- [Lavoro da svolgere]
1. Traduci in inglese questa frase del brano su Nabokov e l'esilio: "Una folla d’esiliati – in fuga dai regimi totalitari, comunismo, nazismo, teocrazie – popola il Novecento."
2. Cita dal brano su Nabokov e l'esilio tutto il testo da "Una folla d’esiliati" giù fino a "sbiadito e impreciso.".
3. Nel brano su Nabokov e l'esilio, quanto costa l'edizione eBook del libro?

- [Estratto della fonte]
Quell'altro mondo. Nabokov e l'enigma dell'esilio - Nafisi, Azar - Ebook -  EPUB2 con Adobe DRM | + IBS
Azar Nafisi, Quell’altro mondo. Nabokov e l’enigma dell’esilio, Adelphi 2022, pp. 456, 26,00 euro, eBook 12,99 euro.

Una folla d’esiliati – in fuga dai regimi totalitari, comunismo, nazismo, teocrazie – popola il Novecento. Tra questi profughi, c’è Vladimir Nabokov, la cui opera, spiega in Quell’altro mondo Azar Nafisi, che a sua volta è un’esiliata, è la storia variamente modulata dell’esilio e del suo enigma nel secolo delle utopie cannibali. Gli espatriati di Nabokov, i profughi del Novecento, non sono esiliati soltanto nello spazio: lontano da casa, dalle strade in cui sono cresciuti e dalle scuole che hanno frequentato, dagli amici, dagli affetti, dalla loro stessa lingua. Sono esiliati anche nel tempo: il mondo che si sono lasciati alle spalle, dispersi dagli eventi storici non esiste più, è perduto per sempre, remoto come un ricordo via via più sbiadito e impreciso.

- [Materiale fornito]
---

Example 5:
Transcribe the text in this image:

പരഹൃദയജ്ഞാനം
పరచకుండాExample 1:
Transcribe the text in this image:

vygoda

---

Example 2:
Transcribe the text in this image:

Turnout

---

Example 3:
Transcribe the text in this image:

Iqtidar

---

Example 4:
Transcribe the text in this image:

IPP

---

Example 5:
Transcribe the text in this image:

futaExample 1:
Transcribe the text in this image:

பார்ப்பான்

---

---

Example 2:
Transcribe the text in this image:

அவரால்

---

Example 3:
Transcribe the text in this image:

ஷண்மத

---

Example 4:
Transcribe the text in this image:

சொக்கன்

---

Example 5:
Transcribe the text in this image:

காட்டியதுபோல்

- [Soluzioni dei compiti]
1. A crowd of exiles – fleeing totalitarian regimes, communism, Nazism, theocracies – populates the twentieth century.

2.
Una folla d’esiliati – in fuga dai regimi totalitari, comunismo, nazismo, teocrazie – popola il Novecento. Tra questi profughi, c’è Vladimir Nabokov, la cui opera, spiega in Quell’altro mondo Azar Nafisi, che a sua volta è un’esiliata, è la storia variamente modulata dell’esilio e del suo enigma nel secolo delle utopie cannibali. Gli espatriati di Nabokov, i profughi del Novecento, non sono esiliati soltanto nello spazio: lontano da casa, dalle strade in cui sono cresciuti e dalle scuole che hanno frequentato, dagli amici, dagli affetti, dalla loro stessa lingua. Sono esiliati anche nel tempo: il mondo che si sono lasciati alle spalle, dispersi dagli eventi storici non esiste più, è perduto per sempre, remoto come un ricordo via via più sbiadito e impreciso.

3. 12,99 euro.